Jennifer is a 32-year-old woman in a serious relationship, who doesn't yet have children. She receives a letter from her mother's sister, her aunt Dorothy, who was recently diagnosed with breast cancer and undergoing treatment.
Aunt Dorothy is 48 years old. Her own mother — Jennifer's grandmother — was also diagnosed with breast cancer at a young age (47). Learning that breast cancer before age 50 was a risk factor for hereditary breast and ovarian cancer convinced Dorothy to get genetic testing.
Dorothy has both her BRCA1 and BRCA2 genes sequenced, to try to locate any mutations that are known to be associated with breast and ovarian cancer risk. The test results reveal that Dorothy indeed has a deleterious mutation in the BRCA2 gene.
Jennifer knows how genes run in families: As sisters, her aunt and her mother have a 50 percent chance of carrying the same gene, and thus, the same mutation. Jennifer, who has inherited half of her mother's genes, has a 25 percent chance of having the same mutation as her aunt.

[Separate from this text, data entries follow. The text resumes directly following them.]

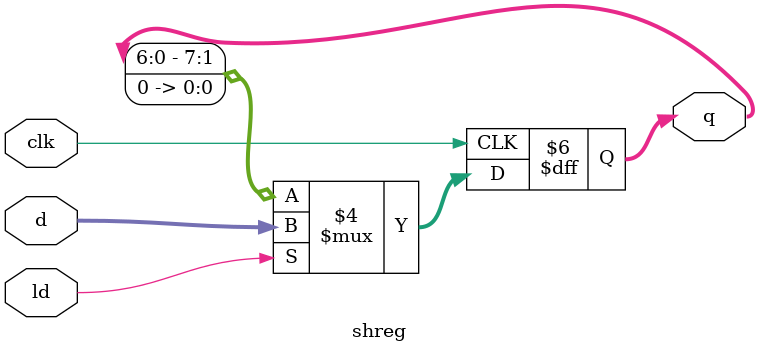
<source format=v>
`timescale 1ns/1ns

module shreg(clk, ld, d, q);
	input        clk, ld;
	input  [7:0] d;
	output [7:0] q;
	reg    [7:0] q;
	
	always@(posedge clk) begin
		if(ld == 1'b1) begin
			q <= d;
		end else begin
			q <= {q[6:0], 1'b0};
		end
	end

endmodule

</source>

Normally, Jennifer's mother might be the next person in the family to get tested. If her mother doesn't have the mutation, Jennifer and her siblings will be free of it, too. But since her mother died in a car accident, Jennifer is left to consider testing herself.
At this point in her life, she's not sure it's the right time to undergo genetic testing. So, she decides to talk to a genetic counselor to learn about her options as well as the steps she can take to reduce her risk for disease.
Jennifer's Decision
After talking to the counselor, Jennifer learns that if she were to go ahead with genetic testing, the most appropriate method for her would be single-site analysis.
Since Dorothy's DNA sequencing has revealed the mutation causing her family's cancers, Jennifer's only needs to test for that specific mutation in one BRCA gene (rather than the range of mutations across both BRCA1 and BRCA2 that DNA sequencing detects).
Jennifer understands that if single-site analysis reveals a mutation, she has inherited the increased risk for breast and ovarian cancer that runs in her family and can talk to her doctor about taking steps to reduce her risk for these diseases.
If, on the other hand, single-site analysis does not detect a mutation, Jennifer will know that she has not inherited this risk. She can simply follow the screening guidelines recommended for the general population, because her cancer risk is no greater than that of someone without a family history of cancer.
After considering all of her options, Jennifer decides to delay genetic testing. Because she's currently between jobs, she's worried that a positive test result might jeopardize her health and life insurance.
She plans to undergo single-site analysis after her job situation has stabilized. In the meantime, Jennifer has decided to take birth control to decrease her risk for ovarian cancer and has worked out a screening plan for breast and ovarian cancer with her physician.